# Why do polar aprotic solvents favour SN2 over E2?

I was reading about Substitution and Elimination Reactions and I came across the following on MasterOrganicChemistry:

Polar protic solvents tend to favor elimination (E2) over substitution (SN2). Polar aprotic solvents tend to favor substitution (SN2) relative to elimination (E2).

I understand the first part. But I have trouble understanding the part with the polar aprotic solvents.

Consider the following example (from the same website):

Why is E2 not favoured? I can understand why polar aprotic solvents favour SN2:

A polar aprotic solvent like acetone or dimethylformamide preferentially solvates cations, leaving an almost "bare" nucleophile. This increases its nucleophilicity

But I could find no explanation as to why E2 does not happen because of the solvent. What keeps the nucleophile (cyanide anion here) from abstracting a beta hydrogen?

• E2 does happen but product formed is little compared to SN2 in polar aprotic solvent – Saurabh Singh May 7 at 17:36
• I have searched incessantly, but no avail. – William R. Ebenezer May 7 at 18:51

Competition between substitution and elimination is one of the many points of confusion for introductory organic students.
In general, they are taught that there are four factors that will determine the outcome of a reaction where there may be competition between substitution or elimination. They are:

• Type alkyl halide (methyl, $$1^o$$, $$2^o$$ or $$3^o$$)
• The strength/basicity of the nucleophile
• The solvent
• The temperature

I think that many students over-emphasize the impact of any one of these factors.

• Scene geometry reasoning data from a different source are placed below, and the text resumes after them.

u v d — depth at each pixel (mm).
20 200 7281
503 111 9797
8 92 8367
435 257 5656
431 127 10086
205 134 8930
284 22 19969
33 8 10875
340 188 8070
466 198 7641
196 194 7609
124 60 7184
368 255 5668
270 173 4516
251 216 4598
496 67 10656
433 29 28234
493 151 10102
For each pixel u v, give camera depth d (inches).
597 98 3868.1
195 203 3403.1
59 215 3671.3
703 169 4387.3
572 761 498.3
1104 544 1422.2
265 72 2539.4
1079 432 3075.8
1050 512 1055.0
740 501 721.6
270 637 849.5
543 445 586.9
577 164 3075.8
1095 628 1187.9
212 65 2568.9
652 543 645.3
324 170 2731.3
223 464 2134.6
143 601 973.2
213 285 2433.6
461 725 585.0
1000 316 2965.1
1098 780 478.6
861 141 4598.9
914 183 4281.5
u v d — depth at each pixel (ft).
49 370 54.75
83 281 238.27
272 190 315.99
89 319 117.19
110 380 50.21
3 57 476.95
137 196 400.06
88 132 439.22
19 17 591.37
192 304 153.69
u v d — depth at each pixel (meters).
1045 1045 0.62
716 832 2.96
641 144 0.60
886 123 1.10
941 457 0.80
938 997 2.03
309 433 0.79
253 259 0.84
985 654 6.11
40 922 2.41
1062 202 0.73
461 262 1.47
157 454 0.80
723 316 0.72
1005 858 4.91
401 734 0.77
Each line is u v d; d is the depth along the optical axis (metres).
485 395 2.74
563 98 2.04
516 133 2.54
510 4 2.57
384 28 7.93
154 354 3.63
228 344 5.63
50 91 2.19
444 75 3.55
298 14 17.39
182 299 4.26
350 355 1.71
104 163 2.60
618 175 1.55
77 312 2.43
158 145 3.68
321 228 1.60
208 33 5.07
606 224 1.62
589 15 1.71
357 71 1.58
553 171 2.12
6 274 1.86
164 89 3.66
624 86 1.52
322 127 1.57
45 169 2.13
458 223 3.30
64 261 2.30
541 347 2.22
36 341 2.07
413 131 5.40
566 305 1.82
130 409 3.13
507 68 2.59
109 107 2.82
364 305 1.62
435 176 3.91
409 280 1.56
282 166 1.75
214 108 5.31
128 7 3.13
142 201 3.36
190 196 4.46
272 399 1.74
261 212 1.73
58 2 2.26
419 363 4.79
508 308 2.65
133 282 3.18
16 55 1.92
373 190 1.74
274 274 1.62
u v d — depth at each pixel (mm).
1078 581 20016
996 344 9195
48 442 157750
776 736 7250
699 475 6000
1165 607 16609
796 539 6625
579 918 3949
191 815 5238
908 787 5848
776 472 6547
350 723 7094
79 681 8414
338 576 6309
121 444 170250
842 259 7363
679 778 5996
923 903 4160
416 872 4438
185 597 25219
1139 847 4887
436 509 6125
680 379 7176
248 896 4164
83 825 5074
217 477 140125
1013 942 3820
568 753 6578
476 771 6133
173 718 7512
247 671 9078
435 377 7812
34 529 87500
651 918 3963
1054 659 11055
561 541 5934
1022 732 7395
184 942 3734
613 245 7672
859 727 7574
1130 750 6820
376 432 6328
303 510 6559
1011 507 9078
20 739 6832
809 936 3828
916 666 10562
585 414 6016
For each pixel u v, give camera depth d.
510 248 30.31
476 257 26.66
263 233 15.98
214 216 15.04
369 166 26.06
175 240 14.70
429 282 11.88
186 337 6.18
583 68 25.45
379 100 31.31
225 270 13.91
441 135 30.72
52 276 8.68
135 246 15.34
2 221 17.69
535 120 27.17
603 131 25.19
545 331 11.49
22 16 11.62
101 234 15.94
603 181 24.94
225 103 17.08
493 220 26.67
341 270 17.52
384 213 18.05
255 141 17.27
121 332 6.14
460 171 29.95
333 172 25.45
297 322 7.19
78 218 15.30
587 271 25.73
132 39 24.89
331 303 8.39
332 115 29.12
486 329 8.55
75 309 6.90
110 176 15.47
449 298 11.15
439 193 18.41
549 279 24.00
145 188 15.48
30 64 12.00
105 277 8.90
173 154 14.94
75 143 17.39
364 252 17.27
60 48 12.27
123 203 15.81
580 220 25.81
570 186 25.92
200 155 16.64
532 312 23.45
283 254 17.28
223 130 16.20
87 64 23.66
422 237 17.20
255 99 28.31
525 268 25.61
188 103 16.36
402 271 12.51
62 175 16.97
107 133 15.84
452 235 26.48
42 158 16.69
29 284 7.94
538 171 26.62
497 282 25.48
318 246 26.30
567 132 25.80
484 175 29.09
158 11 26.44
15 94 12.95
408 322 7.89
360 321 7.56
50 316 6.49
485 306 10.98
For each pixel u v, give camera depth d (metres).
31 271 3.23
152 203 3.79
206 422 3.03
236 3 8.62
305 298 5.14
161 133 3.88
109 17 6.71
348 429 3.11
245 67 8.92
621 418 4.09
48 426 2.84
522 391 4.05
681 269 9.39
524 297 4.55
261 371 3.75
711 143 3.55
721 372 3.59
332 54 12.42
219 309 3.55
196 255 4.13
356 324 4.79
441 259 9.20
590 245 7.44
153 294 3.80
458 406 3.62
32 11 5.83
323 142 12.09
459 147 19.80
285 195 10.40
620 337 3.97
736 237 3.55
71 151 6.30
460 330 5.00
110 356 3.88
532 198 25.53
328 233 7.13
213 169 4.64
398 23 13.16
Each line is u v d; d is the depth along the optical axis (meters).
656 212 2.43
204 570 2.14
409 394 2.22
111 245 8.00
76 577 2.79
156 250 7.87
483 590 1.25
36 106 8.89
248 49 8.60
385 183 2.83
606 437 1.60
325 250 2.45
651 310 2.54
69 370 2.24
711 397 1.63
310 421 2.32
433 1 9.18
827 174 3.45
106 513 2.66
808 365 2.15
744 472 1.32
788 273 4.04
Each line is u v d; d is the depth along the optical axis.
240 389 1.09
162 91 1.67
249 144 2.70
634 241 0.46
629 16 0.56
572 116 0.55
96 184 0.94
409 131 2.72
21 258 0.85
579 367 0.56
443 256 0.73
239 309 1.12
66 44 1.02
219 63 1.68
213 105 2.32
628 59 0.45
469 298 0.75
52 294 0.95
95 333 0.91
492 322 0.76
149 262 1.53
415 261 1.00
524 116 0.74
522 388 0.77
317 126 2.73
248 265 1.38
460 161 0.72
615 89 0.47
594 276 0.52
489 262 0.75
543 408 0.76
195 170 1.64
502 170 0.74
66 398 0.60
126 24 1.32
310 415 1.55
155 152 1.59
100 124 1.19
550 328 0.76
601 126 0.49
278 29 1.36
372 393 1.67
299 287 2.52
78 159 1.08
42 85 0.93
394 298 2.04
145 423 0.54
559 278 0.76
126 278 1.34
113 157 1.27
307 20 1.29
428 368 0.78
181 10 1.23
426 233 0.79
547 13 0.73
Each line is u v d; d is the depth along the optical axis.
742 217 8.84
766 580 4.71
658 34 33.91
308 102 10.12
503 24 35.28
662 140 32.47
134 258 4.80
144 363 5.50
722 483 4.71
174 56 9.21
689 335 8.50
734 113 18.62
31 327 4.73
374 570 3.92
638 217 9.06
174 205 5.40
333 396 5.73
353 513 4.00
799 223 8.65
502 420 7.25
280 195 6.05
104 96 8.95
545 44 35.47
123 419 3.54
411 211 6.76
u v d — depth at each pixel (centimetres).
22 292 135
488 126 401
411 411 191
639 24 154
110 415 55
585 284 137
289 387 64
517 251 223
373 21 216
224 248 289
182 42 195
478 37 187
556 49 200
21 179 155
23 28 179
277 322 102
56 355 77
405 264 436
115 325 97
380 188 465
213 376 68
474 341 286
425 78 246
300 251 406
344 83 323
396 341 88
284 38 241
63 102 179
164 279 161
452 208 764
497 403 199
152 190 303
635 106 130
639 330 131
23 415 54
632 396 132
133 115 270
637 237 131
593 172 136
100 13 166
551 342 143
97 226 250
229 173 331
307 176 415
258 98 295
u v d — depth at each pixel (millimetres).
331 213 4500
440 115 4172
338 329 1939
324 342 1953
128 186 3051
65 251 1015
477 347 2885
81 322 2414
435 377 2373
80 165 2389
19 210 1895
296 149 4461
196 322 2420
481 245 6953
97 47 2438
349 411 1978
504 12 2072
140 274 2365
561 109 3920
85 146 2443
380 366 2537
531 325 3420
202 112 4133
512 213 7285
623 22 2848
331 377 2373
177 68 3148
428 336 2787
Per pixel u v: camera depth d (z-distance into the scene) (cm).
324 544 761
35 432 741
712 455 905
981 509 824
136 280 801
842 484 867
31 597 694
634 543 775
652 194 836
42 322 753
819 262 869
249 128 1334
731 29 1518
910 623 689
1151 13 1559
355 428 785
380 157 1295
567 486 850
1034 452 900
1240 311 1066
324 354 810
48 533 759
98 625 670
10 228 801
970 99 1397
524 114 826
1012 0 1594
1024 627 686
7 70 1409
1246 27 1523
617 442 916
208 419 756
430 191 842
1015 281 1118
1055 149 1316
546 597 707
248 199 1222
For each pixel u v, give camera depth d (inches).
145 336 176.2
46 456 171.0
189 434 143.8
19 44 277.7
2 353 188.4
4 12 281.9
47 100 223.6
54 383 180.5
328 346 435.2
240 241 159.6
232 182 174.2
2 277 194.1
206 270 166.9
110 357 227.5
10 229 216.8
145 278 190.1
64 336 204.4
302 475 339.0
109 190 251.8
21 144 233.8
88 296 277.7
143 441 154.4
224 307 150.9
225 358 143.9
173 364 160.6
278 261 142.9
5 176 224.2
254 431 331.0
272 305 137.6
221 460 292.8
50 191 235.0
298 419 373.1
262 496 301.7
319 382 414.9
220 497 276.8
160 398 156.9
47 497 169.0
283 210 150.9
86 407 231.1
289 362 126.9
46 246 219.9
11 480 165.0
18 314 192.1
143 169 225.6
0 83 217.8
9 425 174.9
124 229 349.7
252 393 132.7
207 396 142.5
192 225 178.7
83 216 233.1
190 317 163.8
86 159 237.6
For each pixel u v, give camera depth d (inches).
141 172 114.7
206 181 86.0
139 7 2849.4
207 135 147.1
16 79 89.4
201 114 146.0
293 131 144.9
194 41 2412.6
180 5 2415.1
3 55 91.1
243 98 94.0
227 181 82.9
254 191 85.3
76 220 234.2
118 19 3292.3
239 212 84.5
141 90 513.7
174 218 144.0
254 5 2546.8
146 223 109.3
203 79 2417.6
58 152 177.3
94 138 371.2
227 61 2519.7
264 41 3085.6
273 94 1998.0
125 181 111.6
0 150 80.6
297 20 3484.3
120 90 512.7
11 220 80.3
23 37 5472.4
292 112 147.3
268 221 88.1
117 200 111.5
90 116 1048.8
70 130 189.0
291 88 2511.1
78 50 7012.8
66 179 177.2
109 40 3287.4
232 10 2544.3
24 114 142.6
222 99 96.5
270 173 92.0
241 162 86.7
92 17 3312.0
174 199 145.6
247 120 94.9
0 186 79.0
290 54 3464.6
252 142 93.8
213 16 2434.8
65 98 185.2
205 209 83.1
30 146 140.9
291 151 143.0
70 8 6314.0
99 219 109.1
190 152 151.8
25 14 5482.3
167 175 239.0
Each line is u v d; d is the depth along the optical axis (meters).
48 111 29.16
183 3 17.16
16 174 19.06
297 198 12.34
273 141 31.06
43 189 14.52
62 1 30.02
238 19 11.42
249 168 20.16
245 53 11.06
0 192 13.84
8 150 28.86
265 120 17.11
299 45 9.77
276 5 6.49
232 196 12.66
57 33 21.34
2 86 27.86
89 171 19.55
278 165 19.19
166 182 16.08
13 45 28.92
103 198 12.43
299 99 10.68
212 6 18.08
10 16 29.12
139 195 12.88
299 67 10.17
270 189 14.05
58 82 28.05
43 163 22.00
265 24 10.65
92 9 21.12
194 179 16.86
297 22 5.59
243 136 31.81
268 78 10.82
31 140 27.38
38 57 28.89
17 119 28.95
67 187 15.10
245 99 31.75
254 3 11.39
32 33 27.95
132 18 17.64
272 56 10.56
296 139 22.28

It is more useful to look at the overall impact of the factors and evaluate the reaction as a whole.

Let's examine the case in question:

• Primary alkyl halide - generally favours substitution
• The nucleophile is $$\ce{^-CN}$$ which is a good nucleophile but a weak base.
• Polar aprotic solvent
• Low temp.

The big factor here is not the solvent. All of the factors point toward substitution, especially the alkyl halide and the nucleophile. Remember that elimination reactions are essentially acid-base in nature. If the nucleophile is not a strong base, elimination reactions are less likely.